Rich Crowley, market research manager with the NCSEA, based in Raleigh, said the idea for the data book, was to pull together a snapshot of the state's clean energy economy into one document to be more easily accessible for everyone from the casual observer to those who wo rk in the renewable energy industry, economic development or government.

"We thought if we could get this information into a data book, it would be helpful for people, so they could talk about it with a higher level of understanding," Crowley said.

The report, funded by the N.C. Rural Economic Development Center, provides an overview of North Carolina's clean energy landscape, shows where the 1,800 registered renewable energy systems are located and assesses clean energy opportunities by analyzing relative strengths, weaknesses, opportunities and threats in each of the seven regions, with more than 100 maps, charts and tables.

Scorecards at the front of each regional section provide a quick look at the number of existing firms, existing commercial LEED, or Leadership in Energy and Environmental Design, and Energy Star buildings, potential for residential energy efficiency and state rankings.

For example, "The AdvantageWest region has a huge number of energy-efficient homebuilders. It's second in the state," Crowley said, with 400 renewable energy and energy-efficiency firms. Buncombe County has more than half of these firms, with 213 industry participants.

It also shows the region could do better by pursuing Energy Star certification for more K-12 schools. All 12 of the AdvantageWest region's Energy Star certified schools are in Burke County, which Crowley said was surprising.

"You want to save money and keep budgets down," he said. "Schools are one of best places to do this -- you know when classes will be in session and when peak energy consumption will be. Some regions bought in, and some didn't."

Boost for clean energy

The report is a good stimulus for the state's clean energy industry, but it's just a start, said Dave Hollister, owner of Sundance Power Systems, a Weaverville company that provides solar, wind and hydroelectric power systems.

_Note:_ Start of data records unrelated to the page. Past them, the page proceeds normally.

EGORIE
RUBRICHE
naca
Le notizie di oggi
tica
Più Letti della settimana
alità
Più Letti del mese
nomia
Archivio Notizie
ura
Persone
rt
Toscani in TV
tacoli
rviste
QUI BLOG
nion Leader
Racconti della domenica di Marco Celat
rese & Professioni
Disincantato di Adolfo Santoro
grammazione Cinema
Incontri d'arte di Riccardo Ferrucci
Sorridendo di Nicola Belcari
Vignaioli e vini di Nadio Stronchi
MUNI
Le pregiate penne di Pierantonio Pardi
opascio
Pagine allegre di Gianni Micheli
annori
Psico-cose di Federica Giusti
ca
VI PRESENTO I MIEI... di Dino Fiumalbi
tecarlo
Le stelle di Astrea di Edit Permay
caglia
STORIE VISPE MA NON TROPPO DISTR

"It's nice to create a touchstone event to look at where have we gotten to, where are we at and what do we need to do to move things forward," said Hollister, who started Sundance with his wife in 1995. He said the report should underscore the need for state legislation and tax incentives for developing solar and other renewable energy sources.

"This is a risk-free, high-return industry that brings jobs and a lot of opportunities," Hollister said. "We have incredible resources here, coastal wind, great solar resources, a whole host of renewable resources that can work together to create a sustainable future for North Carolina."

"There is a clean energy company in every one of our counties," said Raker of AdvantageWest. "That shows the breadth of this industry. The market is growing by leaps and bounds. This report shows that it really is cost-competitive. It's got to be or people wouldn't be doing it."